We accept that some terrorists do abuse Islam for their purposes. However, an incoming Conservative administration must deny their attempt to link criminal acts to any religion. The term ‘terrorism’ must be separated from any religious references. We reiterate that the Conservative Party should not explicitly or implicitly link terrorism with Islam as, similar to other major religions, Islam forbids terrorism.’

It is curious that the Conservative Muslim Forum wishes to silence the factual reporting – ‘explicit or implicit’ – of the Islamist terrorists who shoot or blow up innocent people with a cry of ‘Allahu Akbar!’ on their lips and a copy of the Qur’an in their hands. It is concerning that the Conservative Muslim Forum seeks to silence those Muslim Conservatives who perceive a link between terrorism and the rise of Wahhabi Islam. It is worrying that the Conservative Muslim Forum has no place for Muslim Conservatives who oppose nuclear weapons for Iran. It is disquieting that the Conservative Muslim Forum does not tolerate Muslim Conservatives who support the existence of Israel. It is offensive that the Conservative Muslim Forum isolates those Muslim Conservatives who do not want to see homosexuals summarily executed.

There are very many Conservative Muslims who find a natural home in the Party and who view the theology and politics of this Forum with extreme distaste. It is noteworthy that CCHQ have been quick to stamp on MPs or candidates who advocate tax cuts, who support grammar schools, who join Better Off Out, and God help any who dare even quote Enoch Powell. But the odious policies of the Conservative Muslim Forum have been tolerated for years. Global Wahhabism is a far more immediate and real threat to the world than ‘Global Warming’, yet while David Cameron is sledding on the melting glaciers, the Conservative Muslim Forum has been advancing a decidedly anti-Semitic and homophobic agenda - at the Conservative Party’s expense, financially if not electorally.

But it has taken two years for CCHQ to begin to address some of the concerns which were posed by Tim Montgomerie of ConservativeHome.

And it was The Daily Telegraph’s Mandrake column which prompted the investigation.

It transpires that the Conservative Muslim Forum has been so keen to win the Muslim vote that they have been lifting entire sections of text from ‘IslamOnline’ – a website founded by Yusuf al-Qaradawi.
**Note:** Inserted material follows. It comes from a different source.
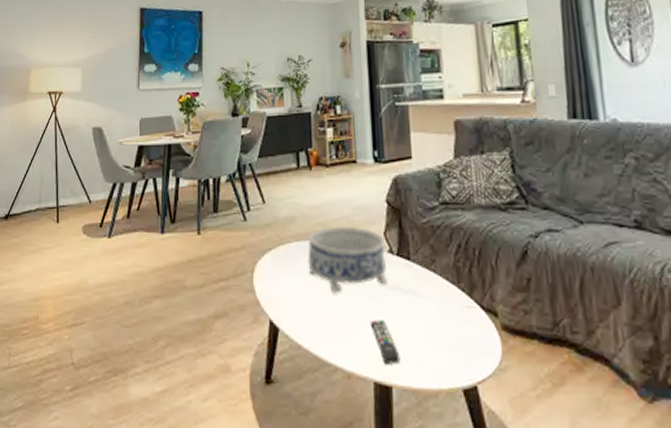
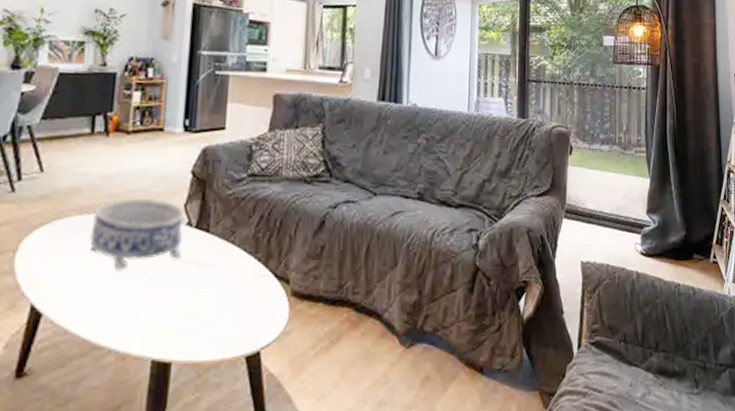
remote control: present [370,320,401,365] -> none [155,295,185,340]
That he happens to be a ‘hate preacher’ and banned from Britain is apparently of no consequence. That he has been described as ‘dangerous and divisive’ by David Cameron is apparently irrelevant.

Can you imagine what wrath, what fire and brimstone would be poured out by CCHQ upon the owner of a Conservative website which happened to quote Enoch Powell?

Yusuf al-Qaradawi doubtless spouts an awful lot that is ‘in line with mainstream Muslim thought’: it is the custom of the devil to appear as an angel of light. But by quoting even the wholesome sections from a website founded and written by a man who supports suicide attacks against Israeli civilians, which he called a ‘necessary Jihad’, the Conservative Muslim Forum lends credence to and exalts the status of the unofficial leader of the ‘Muslim Brotherhood’.

The Conservative Muslim Forum was established in order to increase the Conservative Party’s ‘understanding of Muslim issues and (to) encourage Muslim involvement in the party’.

It is time that its commitment to our shared values – ‘belief in enterprise, in the sense of community, the belief in the family and in the value of hard work’ – was extended to include democracy, transparency, accountability, scrutiny and an advocacy of the British national interest.